Instructions =>
(a) Reproduce everything in the forum thread from "Absolutely." down to "for 8 years.", without a single change.
(b) Extend the forum thread by writing what comes after its last line.

-- Text block follows --

You have yet to correctly identify any error in my
proof or Dale Hall's. I, on the other hand, have
zeroed in on the error in your argument.

>
> > > Now the actual expression in the paper is just a little more
> > > sophisticated, but that's basically what's done in the paper.
>
> And I've given the expression this time.
>
>
> > > I point out that Nora Baron buried her assertion in quite a bit of
> > > verbiage.
> > >
> >
> > It's not buried. It's right there in plain English and math.
> >
>
> The readers can judge for themselves.
>


Absolutely.


> > > > Perhaps for you it is a kind of 'pons asinorum.' Do you
> > > > remember that from geometry? Anyway, it leaves you stuck thinking
> > > > you have a valid proof, not understanding why you don't;
> > > > thinking mathematicians are all stupid liars, avoiding what has
> > > > cursed you for 8 years.
> > >
> > > Looks to me like you're desperate Nora Baron or you wouldn't have
> > > buried your supposed objection in so many words where it looks like
> > > you're trying to psyche me out.

-- Text block concluded --
-- Recorded information follows --

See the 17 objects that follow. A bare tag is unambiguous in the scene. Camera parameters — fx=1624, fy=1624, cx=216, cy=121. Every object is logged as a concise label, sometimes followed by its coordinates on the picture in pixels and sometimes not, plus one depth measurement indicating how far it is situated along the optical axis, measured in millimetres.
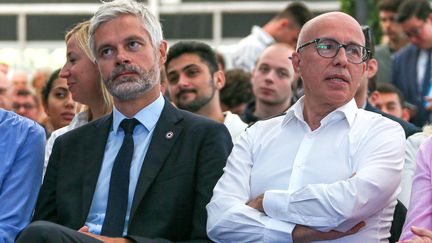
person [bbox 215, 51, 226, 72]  15077
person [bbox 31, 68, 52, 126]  17409
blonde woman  10379
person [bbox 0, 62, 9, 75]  10285
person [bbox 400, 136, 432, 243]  8079
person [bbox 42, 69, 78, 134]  12625
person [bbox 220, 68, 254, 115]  14903
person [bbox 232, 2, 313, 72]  16614
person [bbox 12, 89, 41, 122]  16691
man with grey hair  8531
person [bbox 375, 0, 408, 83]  16582
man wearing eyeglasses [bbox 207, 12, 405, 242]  7861
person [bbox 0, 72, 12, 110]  10099
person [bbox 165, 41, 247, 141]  12603
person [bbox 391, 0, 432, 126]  15143
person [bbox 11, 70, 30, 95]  18111
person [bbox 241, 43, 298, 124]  13333
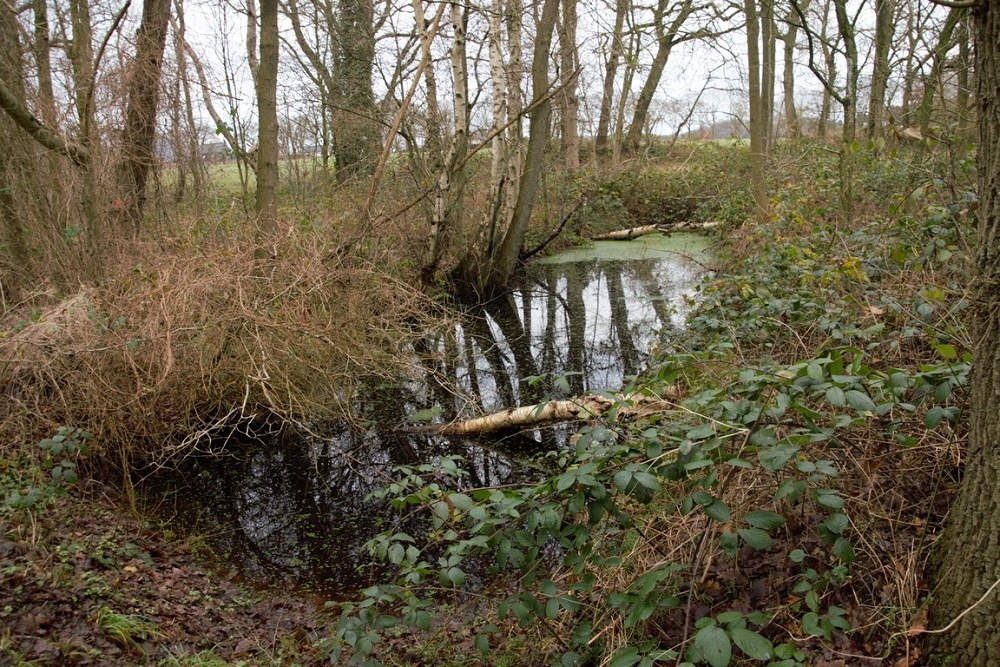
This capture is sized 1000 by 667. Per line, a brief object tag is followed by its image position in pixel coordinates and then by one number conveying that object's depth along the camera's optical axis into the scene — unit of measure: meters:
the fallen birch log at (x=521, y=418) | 5.46
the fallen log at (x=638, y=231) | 15.44
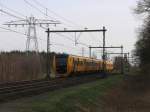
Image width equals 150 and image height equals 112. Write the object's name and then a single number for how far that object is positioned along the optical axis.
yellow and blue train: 54.66
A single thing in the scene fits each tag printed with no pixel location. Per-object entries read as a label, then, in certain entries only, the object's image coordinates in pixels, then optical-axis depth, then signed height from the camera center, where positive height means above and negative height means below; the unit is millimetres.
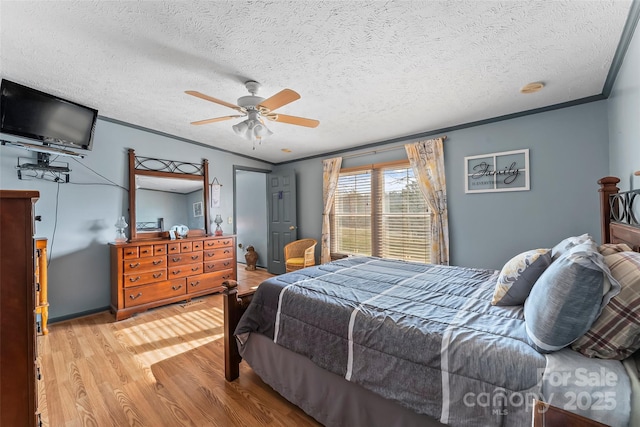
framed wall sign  2956 +494
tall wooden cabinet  909 -310
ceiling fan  2336 +935
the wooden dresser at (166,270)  3223 -702
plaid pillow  893 -403
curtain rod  3847 +1027
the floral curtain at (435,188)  3426 +357
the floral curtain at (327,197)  4629 +353
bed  934 -595
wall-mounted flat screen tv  2492 +1119
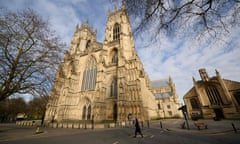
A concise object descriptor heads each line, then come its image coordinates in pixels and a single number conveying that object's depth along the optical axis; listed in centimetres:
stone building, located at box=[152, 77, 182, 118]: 3661
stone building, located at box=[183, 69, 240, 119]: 1970
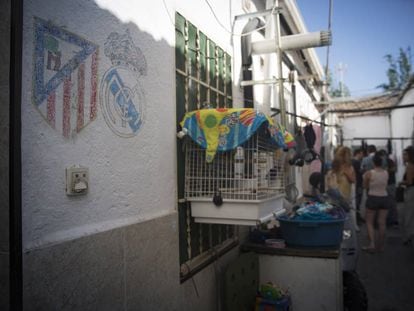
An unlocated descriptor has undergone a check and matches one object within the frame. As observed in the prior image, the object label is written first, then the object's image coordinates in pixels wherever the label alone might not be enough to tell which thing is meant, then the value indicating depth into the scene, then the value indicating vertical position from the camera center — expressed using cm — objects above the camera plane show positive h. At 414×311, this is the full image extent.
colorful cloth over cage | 290 +33
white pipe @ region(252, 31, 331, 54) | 510 +198
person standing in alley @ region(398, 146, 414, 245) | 646 -83
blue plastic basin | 407 -96
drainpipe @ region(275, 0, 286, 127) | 497 +141
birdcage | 304 -24
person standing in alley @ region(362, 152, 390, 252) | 676 -88
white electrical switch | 189 -11
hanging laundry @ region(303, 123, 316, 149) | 645 +50
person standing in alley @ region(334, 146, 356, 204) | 605 -30
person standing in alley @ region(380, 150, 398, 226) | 826 -49
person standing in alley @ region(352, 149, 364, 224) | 888 -47
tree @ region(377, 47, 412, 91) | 2397 +702
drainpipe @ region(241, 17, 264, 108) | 500 +168
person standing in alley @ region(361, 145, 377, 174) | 901 -7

-- Recorded information concluded --

Set of answers =>
(a)
Absolutely.


> > > > Perhaps for you it is a kind of 'pons asinorum.' Do you
> > > > remember that from geometry? Anyway, it leaves you stuck thinking
> > > > you have a valid proof, not understanding why you don't;
> > > > thinking mathematicians are all stupid liars, avoiding what has
> > > > cursed you for 8 years.

(b)
> > >
> > > > 8 years: it's quite sad. You have learned a little math in
> > > > that time. You have learned what a ring is, what algebraic
> > > > numbers are, what algebraic integers are, what fields are, a tiny
> > > > bit of Galois theory. You have learned about congruences, Fermat's
> > > > Little Theorem, the fact that there are no primes in the algebraic
> > > > integers, the fact that the AIs are infinitely divisible. You
> > > > have learned a bit about permutations. Maybe you know a little
> > > > about conjugates. You know what units are.
> > >
> > > Now if you had an actual error in my paper, what's with all the
> > > rhetoric?
> > >
> >
> > See above.
> >
> >
> > Nora B.
> >
> > [blather deleted]
>
> Oh and in that "blather" I noted that Nora Baron may not care about
> the truth, but about social issues. That is, her brain may be quite
> dead set against the truth, as it'd upset the status quo.
>

More blather.


> However I hope that some of you prize that quality of mathematics
> where truth is independent of social issues. If a proof being true
> meant that all of humanity would die, you'd just have fun with the
> time you have left because you'd realize that no matter what all of
> humanity thought, no matter what they did, they couldn't change the
> truth.
>

More blather. When someone starts injecting phrases like
"social issues" and "all of humanity" into a mathematical
discussion, you know the manure level is rising over the top
of your boots, and you know that person doesn't really want
to deal with the math.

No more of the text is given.